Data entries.
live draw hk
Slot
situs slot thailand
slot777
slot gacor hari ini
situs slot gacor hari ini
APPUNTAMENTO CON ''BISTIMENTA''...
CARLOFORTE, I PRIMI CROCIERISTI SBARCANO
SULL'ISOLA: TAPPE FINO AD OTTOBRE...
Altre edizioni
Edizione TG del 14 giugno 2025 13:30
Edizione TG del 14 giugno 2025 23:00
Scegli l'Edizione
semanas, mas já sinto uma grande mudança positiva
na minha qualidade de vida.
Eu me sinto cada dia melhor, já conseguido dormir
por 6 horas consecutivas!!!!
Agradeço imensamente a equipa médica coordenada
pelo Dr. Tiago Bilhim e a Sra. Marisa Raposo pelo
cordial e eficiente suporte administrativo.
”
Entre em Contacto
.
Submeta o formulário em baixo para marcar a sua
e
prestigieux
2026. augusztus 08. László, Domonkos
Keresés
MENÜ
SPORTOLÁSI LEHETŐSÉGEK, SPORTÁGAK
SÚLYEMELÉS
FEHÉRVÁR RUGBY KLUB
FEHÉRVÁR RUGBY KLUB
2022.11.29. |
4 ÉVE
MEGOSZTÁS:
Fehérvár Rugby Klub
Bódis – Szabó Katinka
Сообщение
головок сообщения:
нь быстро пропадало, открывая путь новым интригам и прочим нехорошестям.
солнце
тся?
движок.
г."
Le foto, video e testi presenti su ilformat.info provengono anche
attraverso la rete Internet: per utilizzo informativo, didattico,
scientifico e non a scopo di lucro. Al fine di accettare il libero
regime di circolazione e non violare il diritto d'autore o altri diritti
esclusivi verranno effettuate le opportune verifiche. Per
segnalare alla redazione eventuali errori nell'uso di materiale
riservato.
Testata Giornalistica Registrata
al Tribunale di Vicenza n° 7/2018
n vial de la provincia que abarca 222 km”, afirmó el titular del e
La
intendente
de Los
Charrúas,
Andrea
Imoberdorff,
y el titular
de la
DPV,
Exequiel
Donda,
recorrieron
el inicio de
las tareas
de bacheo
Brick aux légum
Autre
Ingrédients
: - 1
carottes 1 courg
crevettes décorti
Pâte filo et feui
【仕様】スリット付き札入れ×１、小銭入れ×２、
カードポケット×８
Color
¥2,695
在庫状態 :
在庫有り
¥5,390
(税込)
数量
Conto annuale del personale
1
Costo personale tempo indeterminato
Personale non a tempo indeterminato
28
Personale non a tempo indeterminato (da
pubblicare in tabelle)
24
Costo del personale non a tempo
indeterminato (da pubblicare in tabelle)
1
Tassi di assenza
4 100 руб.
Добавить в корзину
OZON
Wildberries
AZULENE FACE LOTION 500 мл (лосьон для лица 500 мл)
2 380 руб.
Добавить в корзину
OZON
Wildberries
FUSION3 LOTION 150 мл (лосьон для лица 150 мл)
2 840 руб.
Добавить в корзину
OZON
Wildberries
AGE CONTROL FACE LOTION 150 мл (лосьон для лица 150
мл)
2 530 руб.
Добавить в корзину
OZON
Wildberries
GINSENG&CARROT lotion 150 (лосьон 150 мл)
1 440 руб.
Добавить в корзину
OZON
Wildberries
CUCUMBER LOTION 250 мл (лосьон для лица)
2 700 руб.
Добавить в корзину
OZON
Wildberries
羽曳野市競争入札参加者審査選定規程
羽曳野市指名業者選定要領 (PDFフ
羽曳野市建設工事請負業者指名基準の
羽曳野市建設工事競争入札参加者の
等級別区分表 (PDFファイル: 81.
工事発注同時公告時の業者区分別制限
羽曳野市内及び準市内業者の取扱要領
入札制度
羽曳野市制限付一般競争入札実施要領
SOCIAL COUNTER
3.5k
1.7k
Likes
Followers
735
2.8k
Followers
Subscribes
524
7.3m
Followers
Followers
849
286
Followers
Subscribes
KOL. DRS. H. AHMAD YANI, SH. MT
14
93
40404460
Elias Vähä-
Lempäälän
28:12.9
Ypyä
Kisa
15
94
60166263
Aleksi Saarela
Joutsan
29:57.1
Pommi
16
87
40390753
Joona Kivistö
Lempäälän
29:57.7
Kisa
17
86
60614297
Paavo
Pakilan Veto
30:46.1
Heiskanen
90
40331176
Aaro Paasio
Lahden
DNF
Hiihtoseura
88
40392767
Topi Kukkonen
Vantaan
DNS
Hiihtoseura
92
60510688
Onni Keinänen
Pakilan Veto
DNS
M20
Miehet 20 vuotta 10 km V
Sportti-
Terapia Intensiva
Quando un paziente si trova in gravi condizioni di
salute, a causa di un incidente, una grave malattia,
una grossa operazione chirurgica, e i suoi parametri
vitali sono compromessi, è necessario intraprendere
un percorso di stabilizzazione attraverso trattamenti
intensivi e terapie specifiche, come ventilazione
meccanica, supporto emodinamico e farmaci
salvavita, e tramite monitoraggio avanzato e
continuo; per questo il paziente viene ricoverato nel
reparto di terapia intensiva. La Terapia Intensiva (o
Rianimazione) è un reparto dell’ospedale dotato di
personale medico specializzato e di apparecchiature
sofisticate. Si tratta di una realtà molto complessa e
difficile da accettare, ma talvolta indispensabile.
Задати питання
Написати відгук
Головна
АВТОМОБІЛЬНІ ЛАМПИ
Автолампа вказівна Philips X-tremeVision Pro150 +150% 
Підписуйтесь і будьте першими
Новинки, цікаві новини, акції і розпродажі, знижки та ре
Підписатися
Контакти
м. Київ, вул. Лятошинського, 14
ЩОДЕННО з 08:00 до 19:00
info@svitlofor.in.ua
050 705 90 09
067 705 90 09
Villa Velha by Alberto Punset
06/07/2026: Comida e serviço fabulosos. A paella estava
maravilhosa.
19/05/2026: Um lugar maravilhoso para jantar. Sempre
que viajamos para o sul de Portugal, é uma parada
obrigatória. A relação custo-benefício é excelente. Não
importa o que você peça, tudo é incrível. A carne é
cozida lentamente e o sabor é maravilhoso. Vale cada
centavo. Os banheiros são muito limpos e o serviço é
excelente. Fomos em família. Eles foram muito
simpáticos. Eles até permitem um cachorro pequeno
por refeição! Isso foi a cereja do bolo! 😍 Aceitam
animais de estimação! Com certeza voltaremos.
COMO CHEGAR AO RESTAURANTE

EXERCISE OBJECTIVE. Check each line above for the word "titular", and copy the lines where it appears.

TASK RESPONSE.
n vial de la provincia que abarca 222 km”, afirmó el titular del e
y el titular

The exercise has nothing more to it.